## WHAT IS REQUIRED
Only one portion of the data is to be written out: from the line bearing "#555; stroke-width: 14" through the line bearing "M1139 421 1233 526V575L1214 690". Write it exactly as it appears.

## AVAILABLE RECORDS
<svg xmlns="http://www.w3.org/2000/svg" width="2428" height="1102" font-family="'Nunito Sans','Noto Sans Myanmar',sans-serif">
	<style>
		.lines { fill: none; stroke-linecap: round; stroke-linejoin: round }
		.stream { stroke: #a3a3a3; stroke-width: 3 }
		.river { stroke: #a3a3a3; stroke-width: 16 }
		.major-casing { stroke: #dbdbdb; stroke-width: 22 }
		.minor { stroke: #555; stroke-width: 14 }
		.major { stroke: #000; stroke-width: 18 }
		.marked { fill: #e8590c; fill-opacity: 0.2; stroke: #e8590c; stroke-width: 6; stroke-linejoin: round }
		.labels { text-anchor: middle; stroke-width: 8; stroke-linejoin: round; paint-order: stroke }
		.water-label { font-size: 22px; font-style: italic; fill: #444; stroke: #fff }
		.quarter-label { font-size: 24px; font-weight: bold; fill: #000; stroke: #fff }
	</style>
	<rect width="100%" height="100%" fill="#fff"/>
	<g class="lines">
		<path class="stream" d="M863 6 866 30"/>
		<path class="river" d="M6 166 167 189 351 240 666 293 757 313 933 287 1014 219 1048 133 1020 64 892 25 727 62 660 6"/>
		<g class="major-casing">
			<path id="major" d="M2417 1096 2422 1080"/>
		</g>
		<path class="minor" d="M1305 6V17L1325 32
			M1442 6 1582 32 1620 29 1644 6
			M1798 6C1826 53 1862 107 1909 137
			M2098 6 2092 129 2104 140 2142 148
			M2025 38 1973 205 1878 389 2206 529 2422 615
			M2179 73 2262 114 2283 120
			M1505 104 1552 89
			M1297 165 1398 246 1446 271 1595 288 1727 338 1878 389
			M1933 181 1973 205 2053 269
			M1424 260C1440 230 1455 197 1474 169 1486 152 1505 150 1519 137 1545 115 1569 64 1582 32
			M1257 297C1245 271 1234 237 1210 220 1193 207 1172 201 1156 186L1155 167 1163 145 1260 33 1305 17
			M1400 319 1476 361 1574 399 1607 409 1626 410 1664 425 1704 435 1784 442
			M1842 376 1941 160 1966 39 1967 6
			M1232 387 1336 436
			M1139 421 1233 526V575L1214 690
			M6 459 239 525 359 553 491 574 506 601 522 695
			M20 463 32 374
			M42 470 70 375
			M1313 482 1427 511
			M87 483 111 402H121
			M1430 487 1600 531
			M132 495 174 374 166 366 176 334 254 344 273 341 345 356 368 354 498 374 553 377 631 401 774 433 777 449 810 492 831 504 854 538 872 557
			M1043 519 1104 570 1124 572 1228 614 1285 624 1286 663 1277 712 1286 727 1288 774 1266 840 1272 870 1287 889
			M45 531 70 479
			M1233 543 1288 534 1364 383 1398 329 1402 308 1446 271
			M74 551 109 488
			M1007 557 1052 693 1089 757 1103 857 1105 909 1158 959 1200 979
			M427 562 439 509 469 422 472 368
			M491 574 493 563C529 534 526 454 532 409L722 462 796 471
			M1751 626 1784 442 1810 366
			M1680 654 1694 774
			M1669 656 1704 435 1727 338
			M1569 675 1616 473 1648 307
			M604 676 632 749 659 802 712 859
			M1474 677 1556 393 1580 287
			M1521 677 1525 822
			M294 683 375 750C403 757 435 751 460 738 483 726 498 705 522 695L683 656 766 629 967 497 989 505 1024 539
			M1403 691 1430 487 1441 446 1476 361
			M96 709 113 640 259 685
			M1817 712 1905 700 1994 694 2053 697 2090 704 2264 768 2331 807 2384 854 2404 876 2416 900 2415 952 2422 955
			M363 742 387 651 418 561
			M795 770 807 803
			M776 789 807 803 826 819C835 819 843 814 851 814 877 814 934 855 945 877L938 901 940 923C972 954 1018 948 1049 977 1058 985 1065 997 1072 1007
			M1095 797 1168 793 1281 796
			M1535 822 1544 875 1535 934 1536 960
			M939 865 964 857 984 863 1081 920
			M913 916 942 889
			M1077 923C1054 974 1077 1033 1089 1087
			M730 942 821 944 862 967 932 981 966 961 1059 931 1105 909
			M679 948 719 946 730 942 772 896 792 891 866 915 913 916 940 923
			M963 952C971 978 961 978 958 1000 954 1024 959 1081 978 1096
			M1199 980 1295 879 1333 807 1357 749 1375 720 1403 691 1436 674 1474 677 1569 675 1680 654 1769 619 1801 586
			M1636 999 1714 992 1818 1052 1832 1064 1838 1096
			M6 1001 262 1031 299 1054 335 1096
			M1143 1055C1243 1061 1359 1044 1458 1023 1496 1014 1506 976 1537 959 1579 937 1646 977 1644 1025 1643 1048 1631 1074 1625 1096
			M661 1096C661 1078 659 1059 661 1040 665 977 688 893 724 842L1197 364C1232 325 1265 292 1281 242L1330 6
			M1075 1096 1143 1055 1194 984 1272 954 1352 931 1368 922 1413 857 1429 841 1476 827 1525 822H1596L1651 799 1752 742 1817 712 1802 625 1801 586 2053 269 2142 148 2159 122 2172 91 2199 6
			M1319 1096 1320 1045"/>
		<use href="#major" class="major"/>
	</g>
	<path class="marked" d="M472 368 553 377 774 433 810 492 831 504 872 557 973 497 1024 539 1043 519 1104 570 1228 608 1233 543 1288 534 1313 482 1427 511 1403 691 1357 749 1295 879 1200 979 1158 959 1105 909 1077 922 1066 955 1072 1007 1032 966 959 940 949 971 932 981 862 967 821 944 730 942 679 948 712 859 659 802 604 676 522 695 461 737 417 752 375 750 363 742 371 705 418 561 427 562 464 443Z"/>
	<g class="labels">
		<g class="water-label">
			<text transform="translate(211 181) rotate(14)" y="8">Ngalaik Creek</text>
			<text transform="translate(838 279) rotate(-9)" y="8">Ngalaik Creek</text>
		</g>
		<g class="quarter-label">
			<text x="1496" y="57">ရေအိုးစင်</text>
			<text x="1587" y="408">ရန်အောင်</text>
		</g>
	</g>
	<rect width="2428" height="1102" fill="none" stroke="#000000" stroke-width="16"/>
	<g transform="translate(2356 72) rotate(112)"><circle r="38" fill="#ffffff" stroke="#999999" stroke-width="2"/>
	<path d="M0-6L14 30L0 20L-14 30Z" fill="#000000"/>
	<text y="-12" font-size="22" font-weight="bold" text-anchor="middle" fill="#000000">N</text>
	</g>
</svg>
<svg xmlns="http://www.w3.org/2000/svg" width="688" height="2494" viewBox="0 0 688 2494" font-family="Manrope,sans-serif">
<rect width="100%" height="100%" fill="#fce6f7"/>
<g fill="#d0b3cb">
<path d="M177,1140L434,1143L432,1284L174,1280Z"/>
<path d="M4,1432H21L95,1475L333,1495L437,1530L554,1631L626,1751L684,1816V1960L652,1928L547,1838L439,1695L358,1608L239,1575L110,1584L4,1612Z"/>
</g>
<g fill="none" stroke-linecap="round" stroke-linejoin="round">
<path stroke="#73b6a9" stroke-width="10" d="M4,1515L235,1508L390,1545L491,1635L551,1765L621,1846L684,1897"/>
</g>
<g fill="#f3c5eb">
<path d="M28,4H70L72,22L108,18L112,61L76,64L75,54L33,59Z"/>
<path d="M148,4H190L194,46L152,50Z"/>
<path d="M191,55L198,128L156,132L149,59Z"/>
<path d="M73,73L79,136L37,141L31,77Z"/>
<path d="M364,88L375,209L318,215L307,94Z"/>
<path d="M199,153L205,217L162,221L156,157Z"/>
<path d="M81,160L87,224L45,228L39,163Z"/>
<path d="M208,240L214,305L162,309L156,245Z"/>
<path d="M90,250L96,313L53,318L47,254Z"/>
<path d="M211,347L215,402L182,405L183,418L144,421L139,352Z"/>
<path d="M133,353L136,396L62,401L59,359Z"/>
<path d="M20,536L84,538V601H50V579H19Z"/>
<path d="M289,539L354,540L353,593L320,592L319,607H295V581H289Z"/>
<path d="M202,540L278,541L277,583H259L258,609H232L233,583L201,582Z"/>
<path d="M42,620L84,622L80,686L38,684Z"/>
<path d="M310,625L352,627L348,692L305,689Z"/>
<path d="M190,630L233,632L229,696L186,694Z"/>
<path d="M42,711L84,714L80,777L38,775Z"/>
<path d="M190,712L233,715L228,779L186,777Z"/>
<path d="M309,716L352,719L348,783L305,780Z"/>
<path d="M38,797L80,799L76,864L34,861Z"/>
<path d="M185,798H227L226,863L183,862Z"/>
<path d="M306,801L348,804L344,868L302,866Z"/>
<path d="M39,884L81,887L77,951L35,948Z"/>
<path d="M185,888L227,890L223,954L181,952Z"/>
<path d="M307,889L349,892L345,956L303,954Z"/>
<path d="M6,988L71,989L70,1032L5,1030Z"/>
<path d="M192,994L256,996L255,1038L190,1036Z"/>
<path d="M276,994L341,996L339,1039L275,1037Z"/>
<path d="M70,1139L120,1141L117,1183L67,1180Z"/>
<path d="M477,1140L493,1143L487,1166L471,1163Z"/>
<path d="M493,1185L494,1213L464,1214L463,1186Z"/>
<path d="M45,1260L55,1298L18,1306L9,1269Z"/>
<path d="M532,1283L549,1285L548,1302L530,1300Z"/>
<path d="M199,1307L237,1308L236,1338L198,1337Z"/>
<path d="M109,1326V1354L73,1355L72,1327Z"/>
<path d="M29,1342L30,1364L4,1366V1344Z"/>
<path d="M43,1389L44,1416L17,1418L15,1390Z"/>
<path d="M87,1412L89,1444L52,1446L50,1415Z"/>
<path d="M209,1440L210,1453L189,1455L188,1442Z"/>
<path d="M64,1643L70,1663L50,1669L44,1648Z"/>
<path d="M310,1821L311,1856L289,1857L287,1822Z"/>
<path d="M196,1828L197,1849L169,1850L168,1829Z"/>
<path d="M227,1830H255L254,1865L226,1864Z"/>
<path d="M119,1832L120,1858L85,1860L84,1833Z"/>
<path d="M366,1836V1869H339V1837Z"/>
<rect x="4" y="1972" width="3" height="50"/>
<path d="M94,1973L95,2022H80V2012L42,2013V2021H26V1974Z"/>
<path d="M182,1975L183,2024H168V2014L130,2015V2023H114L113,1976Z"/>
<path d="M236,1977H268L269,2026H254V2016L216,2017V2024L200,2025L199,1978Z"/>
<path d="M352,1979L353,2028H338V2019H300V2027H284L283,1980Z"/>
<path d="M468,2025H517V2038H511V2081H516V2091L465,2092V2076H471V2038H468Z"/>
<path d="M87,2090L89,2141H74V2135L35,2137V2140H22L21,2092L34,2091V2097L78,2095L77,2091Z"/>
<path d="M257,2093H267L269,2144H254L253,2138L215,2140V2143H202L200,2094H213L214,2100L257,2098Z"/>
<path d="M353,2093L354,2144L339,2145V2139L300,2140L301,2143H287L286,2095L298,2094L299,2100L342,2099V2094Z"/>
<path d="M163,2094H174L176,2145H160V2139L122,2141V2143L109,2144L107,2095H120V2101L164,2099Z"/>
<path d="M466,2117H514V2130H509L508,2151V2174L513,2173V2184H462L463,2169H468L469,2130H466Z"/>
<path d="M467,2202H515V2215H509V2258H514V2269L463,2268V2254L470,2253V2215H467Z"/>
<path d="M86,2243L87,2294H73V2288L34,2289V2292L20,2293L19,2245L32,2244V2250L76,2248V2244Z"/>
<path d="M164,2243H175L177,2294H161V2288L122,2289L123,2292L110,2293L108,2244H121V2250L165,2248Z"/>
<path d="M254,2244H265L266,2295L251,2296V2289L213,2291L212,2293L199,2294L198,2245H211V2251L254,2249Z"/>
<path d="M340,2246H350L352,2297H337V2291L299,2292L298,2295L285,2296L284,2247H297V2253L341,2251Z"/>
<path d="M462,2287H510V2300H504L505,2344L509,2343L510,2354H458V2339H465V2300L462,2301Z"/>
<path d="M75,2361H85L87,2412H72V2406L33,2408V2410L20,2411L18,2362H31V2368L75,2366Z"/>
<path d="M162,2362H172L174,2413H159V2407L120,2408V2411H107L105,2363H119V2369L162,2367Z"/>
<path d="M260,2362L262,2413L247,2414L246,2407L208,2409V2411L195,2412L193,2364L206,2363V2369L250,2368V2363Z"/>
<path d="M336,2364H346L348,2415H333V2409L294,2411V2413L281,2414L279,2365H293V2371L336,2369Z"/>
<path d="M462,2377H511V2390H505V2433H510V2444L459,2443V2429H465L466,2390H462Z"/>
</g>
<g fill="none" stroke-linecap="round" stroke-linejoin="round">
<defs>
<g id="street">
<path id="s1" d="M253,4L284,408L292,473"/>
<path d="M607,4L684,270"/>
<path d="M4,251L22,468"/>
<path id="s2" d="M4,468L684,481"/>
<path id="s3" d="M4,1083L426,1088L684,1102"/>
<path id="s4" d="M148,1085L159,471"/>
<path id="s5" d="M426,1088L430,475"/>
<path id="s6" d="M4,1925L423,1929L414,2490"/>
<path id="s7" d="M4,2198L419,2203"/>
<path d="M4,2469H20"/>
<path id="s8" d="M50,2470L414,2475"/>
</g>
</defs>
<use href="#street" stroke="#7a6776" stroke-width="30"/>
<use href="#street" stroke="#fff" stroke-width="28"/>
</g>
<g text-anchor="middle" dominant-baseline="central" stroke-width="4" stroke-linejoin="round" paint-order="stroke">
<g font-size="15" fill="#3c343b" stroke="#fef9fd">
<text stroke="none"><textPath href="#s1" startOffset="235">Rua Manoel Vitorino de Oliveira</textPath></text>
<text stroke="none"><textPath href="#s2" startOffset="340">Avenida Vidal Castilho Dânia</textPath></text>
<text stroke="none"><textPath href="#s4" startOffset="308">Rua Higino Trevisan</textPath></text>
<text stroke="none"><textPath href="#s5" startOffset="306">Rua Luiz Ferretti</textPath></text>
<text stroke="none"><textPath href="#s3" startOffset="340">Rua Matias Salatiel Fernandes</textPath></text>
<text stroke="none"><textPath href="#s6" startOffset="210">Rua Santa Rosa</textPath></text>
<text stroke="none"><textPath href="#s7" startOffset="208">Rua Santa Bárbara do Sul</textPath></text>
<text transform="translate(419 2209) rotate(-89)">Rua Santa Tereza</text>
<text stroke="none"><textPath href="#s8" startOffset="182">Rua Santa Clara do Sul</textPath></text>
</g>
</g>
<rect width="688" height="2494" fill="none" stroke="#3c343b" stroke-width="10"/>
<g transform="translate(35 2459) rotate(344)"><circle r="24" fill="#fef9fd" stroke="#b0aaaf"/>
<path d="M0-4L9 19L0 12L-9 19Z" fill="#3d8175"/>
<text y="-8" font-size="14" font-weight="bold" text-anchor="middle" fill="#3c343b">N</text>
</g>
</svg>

## EXERCISE SOLUTION
		.minor { stroke: #555; stroke-width: 14 }
		.major { stroke: #000; stroke-width: 18 }
		.marked { fill: #e8590c; fill-opacity: 0.2; stroke: #e8590c; stroke-width: 6; stroke-linejoin: round }
		.labels { text-anchor: middle; stroke-width: 8; stroke-linejoin: round; paint-order: stroke }
		.water-label { font-size: 22px; font-style: italic; fill: #444; stroke: #fff }
		.quarter-label { font-size: 24px; font-weight: bold; fill: #000; stroke: #fff }
	</style>
	<rect width="100%" height="100%" fill="#fff"/>
	<g class="lines">
		<path class="stream" d="M863 6 866 30"/>
		<path class="river" d="M6 166 167 189 351 240 666 293 757 313 933 287 1014 219 1048 133 1020 64 892 25 727 62 660 6"/>
		<g class="major-casing">
			<path id="major" d="M2417 1096 2422 1080"/>
		</g>
		<path class="minor" d="M1305 6V17L1325 32
			M1442 6 1582 32 1620 29 1644 6
			M1798 6C1826 53 1862 107 1909 137
			M2098 6 2092 129 2104 140 2142 148
			M2025 38 1973 205 1878 389 2206 529 2422 615
			M2179 73 2262 114 2283 120
			M1505 104 1552 89
			M1297 165 1398 246 1446 271 1595 288 1727 338 1878 389
			M1933 181 1973 205 2053 269
			M1424 260C1440 230 1455 197 1474 169 1486 152 1505 150 1519 137 1545 115 1569 64 1582 32
			M1257 297C1245 271 1234 237 1210 220 1193 207 1172 201 1156 186L1155 167 1163 145 1260 33 1305 17
			M1400 319 1476 361 1574 399 1607 409 1626 410 1664 425 1704 435 1784 442
			M1842 376 1941 160 1966 39 1967 6
			M1232 387 1336 436
			M1139 421 1233 526V575L1214 690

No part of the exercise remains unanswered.